Democrats, by contrast, appear more emboldened than ever: On Tuesday, House Democratic Leader Hakeem Jeffries reaffirmed his party’s insistence that an Obamacare subsidy extension be permanent, not temporary, as some Republican lawmakers have been urging.
That’s not to say Democrats will stay so confident or steadfast. Even if they do, and even if Republicans start coming to them with serious compromise offers, Democrats will have to figure out how to handle them.

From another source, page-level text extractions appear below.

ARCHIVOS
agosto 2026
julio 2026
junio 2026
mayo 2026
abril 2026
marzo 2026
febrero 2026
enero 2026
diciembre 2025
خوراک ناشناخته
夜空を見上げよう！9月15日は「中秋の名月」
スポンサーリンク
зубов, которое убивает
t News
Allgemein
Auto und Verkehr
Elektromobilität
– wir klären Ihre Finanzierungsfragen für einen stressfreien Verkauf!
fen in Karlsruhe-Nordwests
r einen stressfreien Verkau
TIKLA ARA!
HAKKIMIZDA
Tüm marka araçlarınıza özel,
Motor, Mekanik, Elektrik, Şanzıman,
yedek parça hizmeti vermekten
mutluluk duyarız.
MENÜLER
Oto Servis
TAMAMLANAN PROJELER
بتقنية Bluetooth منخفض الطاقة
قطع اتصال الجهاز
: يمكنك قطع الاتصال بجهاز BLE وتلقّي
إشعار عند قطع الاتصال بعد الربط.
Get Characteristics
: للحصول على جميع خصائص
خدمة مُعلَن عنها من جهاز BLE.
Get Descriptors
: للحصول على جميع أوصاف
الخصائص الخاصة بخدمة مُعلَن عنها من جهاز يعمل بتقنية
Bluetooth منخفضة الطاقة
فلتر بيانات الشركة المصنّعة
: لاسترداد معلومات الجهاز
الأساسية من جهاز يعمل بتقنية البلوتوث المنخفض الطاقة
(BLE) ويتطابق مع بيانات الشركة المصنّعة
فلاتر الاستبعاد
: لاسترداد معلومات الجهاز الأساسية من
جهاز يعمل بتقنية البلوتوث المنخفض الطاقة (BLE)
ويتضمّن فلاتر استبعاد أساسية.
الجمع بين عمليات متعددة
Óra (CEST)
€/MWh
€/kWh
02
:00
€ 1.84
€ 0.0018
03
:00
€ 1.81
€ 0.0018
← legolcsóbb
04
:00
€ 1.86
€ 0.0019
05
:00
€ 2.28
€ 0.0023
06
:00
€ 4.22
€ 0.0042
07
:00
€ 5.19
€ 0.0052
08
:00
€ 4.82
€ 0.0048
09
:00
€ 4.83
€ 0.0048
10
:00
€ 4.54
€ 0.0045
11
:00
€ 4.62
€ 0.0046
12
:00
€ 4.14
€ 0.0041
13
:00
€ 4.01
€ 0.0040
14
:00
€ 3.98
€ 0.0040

Already some Republicans are talking up a proposal to alter the structure of the Obamacare subsidies, so that it’s no longer possible for low-income buyers to get plans with zero premiums—a feature Republicans say encourages fraud and Democrats say has made coverage affordable for the people who need it most. And that’s to say nothing of broader questions Democrats are likely to confront, like whether to insist Republicans reverse those Medicaid cuts in Trump’s Big Beautiful Bill—or to stand by those demands of meaningful constraints on Trump’s executive power.

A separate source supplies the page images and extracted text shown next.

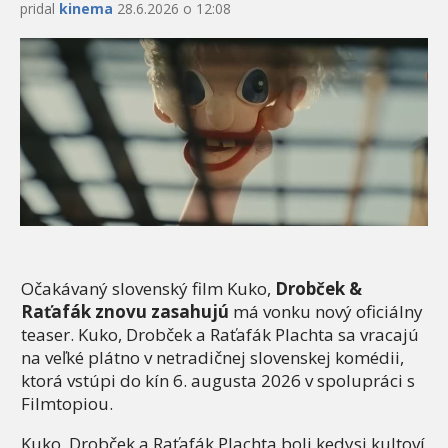
pridal
kinema
28.6.2026 o 12:08
Očakávaný slovenský film Kuko,
Drobček &
Raťafák znovu zasahujú
má vonku nový oficiálny
teaser. Kuko, Drobček a Raťafák Plachta sa vracajú
na veľké plátno v netradičnej slovenskej komédii,
ktorá vstúpi do kín 6. augusta 2026 v spolupráci s
Filmtopiou.
Kuko, Drobček a Raťafák Plachta boli kedysi kultoví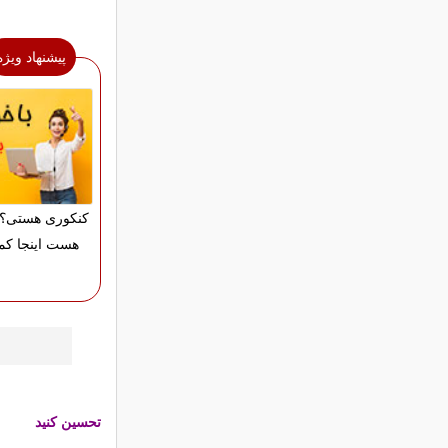
پیشنهاد ویژه
کنکوری هستی؟ 
هست اینجا کم
تحسین کنید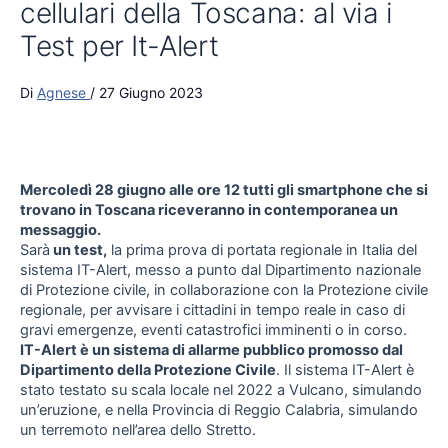
cellulari della Toscana: al via i
Test per It-Alert
Di
Agnese
/
27 Giugno 2023
Mercoledì 28 giugno alle ore 12 tutti gli smartphone che si
trovano in Toscana riceveranno in contemporanea un
messaggio.
Sarà
un test,
la prima prova di portata regionale in Italia del
sistema IT-Alert, messo a punto dal Dipartimento nazionale
di Protezione civile, in collaborazione con la Protezione civile
regionale, per avvisare i cittadini in tempo reale in caso di
gravi emergenze, eventi catastrofici imminenti o in corso.
IT-Alert è un sistema di allarme pubblico promosso dal
Dipartimento della Protezione Civile
. Il sistema IT-Alert è
stato testato su scala locale nel 2022 a Vulcano, simulando
un’eruzione, e nella Provincia di Reggio Calabria, simulando
un terremoto nell’area dello Stretto.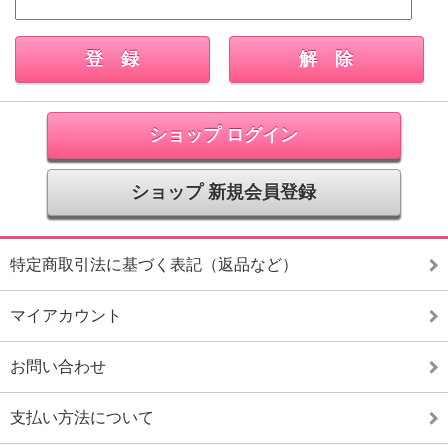
ショップ ログイン
ショップ 新規会員登録
特定商取引法に基づく表記（返品など）
マイアカウント
お問い合わせ
支払い方法について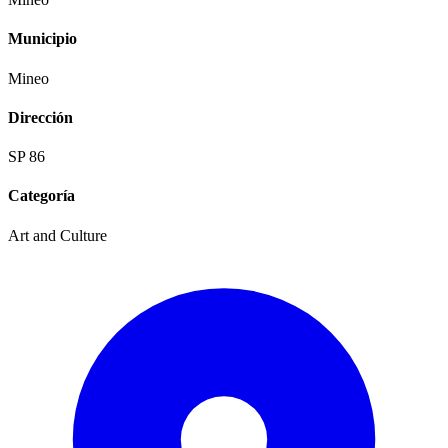
Municipio
Mineo
Dirección
SP 86
Categoría
Art and Culture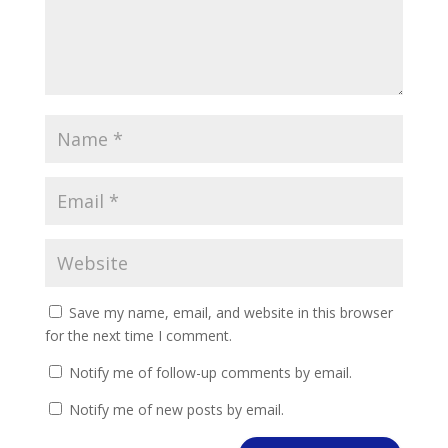
Save my name, email, and website in this browser
for the next time I comment.
Notify me of follow-up comments by email.
Notify me of new posts by email.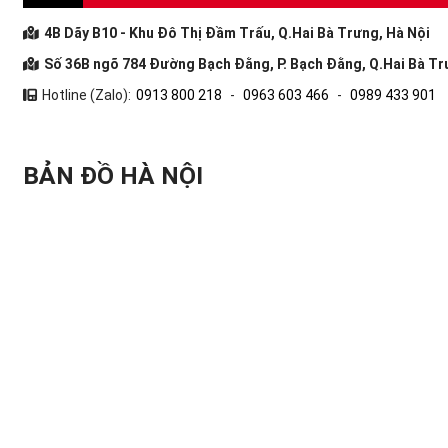
4B Dãy B10 - Khu Đô Thị Đầm Trấu, Q.Hai Bà Trưng, Hà Nội
Số 36B ngõ 784 Đường Bạch Đằng, P. Bạch Đằng, Q.Hai Bà Tr
Hotline (Zalo):
0913 800 218
-
0963 603 466
-
0989 433 901
BẢN ĐỒ HÀ NỘI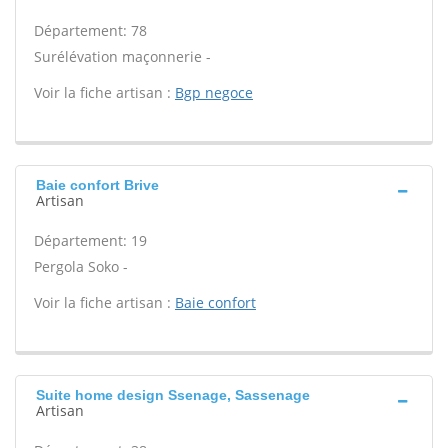
Département: 78
Surélévation maçonnerie -
Voir la fiche artisan :
Bgp negoce
Baie confort Brive
Artisan
Département: 19
Pergola Soko -
Voir la fiche artisan :
Baie confort
Suite home design Ssenage, Sassenage
Artisan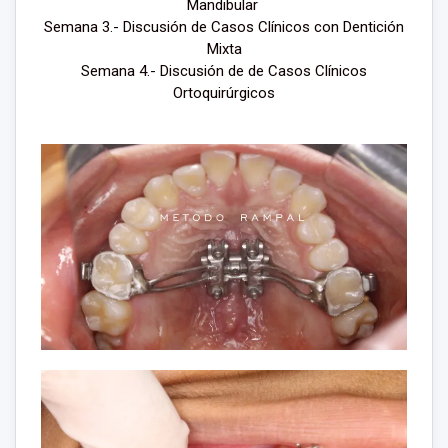
Mandibular
Semana 3.- Discusión de Casos Clínicos con Dentición
Mixta
Semana 4.- Discusión de de Casos Clínicos
Ortoquirúrgicos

One factor in these calculations will be what “winning” and “losing” in the political sense really look like. A big premium spike can be a political nightmare for the party in charge, as anybody who lived through the Obamacare rollout can attest. That’s the whole reason Republicans seem so uncertain about their current position—and why now even MAGA stalwarts like Greene are suggesting Republicans sign on to an extension. If nothing else, that would seem to give Democrats leverage to demand even more.
The counterargument is that many Democrats actually do care passionately about making health care more affordable. If the subsidy boost lapses, the higher costs will mean real hardship for many millions, and 4 million more Americans with no insurance at all. Extending the subsidy boost would prevent most or all of that from happening. And insofar as Republicans are bound to support some kind of extension eventually—precisely because the blowback to the spike could be so strong—forcing a deal now, in this high-profile debate, would allow Democrats to claim (legitimately) it was their doing.
Where and how successfully Democrats ultimately make their stand will depend on these calculations, as well as on the success of party leaders whose messaging ability has been less than stellar. But at the moment, Democrats seem to be united and determined in a way the Republicans are not. For a party that’s seemed so hapless, so helpless ever since Trump took office, that’s a big improvement.